We met at a whiskey bar on Hollywood Road. Edith’s present to me was a printed scarf by an LA-based eco-feminist collective. I was sceptical of its claimed carbon neutrality when it had been shipped from California to Hong Kong, but it was soft against my neck – and it was wrapped, which suggested she’d known it was my birthday.

We went inside. The place was crowded. The menu asked: would you make a pact with heaven for the finest drink on earth?

Edith found the Irish section and ordered me a Connemara peated single malt. ‘Shipped from the old country,’ I said. ‘Bring a tear to the eye, so it would.’ When it arrived, it was so strong it actually did. She said I was a baby and then shuddered herself when she tried it. Julian had called me that once, a baby, and I felt this proved that words took their meaning from context.

Next we had cider. Mid-gesticulation, I knocked my glass over and spilled some on my lap. She took out pocket tissues. I thought she’d hand me one, but she leaned over and dabbed my thigh. Her hair smelled of smoke from the walk through LKF.

Edith addressed the waiter in English, but he answered in Cantonese.

‘He guessed right,’ she said after he’d gone away, ‘but I could have been from anywhere.’
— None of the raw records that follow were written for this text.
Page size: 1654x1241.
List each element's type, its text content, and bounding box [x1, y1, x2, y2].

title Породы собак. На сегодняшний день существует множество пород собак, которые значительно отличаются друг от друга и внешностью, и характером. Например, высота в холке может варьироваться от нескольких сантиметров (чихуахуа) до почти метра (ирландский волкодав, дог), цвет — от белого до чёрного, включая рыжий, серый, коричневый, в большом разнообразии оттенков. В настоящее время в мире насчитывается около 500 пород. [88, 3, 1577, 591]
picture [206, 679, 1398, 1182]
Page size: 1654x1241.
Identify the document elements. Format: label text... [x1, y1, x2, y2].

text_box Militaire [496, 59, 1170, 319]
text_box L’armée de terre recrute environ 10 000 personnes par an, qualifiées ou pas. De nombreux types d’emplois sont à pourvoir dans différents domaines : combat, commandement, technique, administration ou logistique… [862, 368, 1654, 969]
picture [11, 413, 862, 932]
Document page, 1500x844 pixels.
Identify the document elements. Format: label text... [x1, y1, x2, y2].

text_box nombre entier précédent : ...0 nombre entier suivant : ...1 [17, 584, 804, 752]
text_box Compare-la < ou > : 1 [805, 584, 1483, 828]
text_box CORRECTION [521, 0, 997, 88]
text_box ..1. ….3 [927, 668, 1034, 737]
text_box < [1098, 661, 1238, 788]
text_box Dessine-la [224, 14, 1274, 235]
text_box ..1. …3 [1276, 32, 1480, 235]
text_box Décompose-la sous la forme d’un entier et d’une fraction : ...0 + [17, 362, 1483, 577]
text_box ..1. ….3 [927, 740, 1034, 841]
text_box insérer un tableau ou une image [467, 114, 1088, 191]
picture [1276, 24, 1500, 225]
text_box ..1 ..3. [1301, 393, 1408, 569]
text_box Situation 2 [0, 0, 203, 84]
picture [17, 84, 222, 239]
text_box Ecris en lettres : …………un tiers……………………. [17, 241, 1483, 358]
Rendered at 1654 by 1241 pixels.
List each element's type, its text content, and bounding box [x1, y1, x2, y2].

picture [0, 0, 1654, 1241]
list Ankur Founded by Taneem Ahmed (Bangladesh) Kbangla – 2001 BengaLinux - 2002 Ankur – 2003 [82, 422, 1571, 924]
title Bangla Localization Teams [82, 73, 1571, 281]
‘Maybe he doesn’t speak English,’ I said. It was a stupid comment, but I wanted to distract myself from her pout. It was another of my favourite Edith expressions, though I knew there was limited point in recording them when I could not imagine a single expression of Edith’s which did not rank among my favourites. The best wedges of words were the ones my eight-year-olds wrote: I like her face. With her I am happy. I wished I’d never learned more advanced grammar and could only make sentences like that. It would give me an excuse to say them aloud.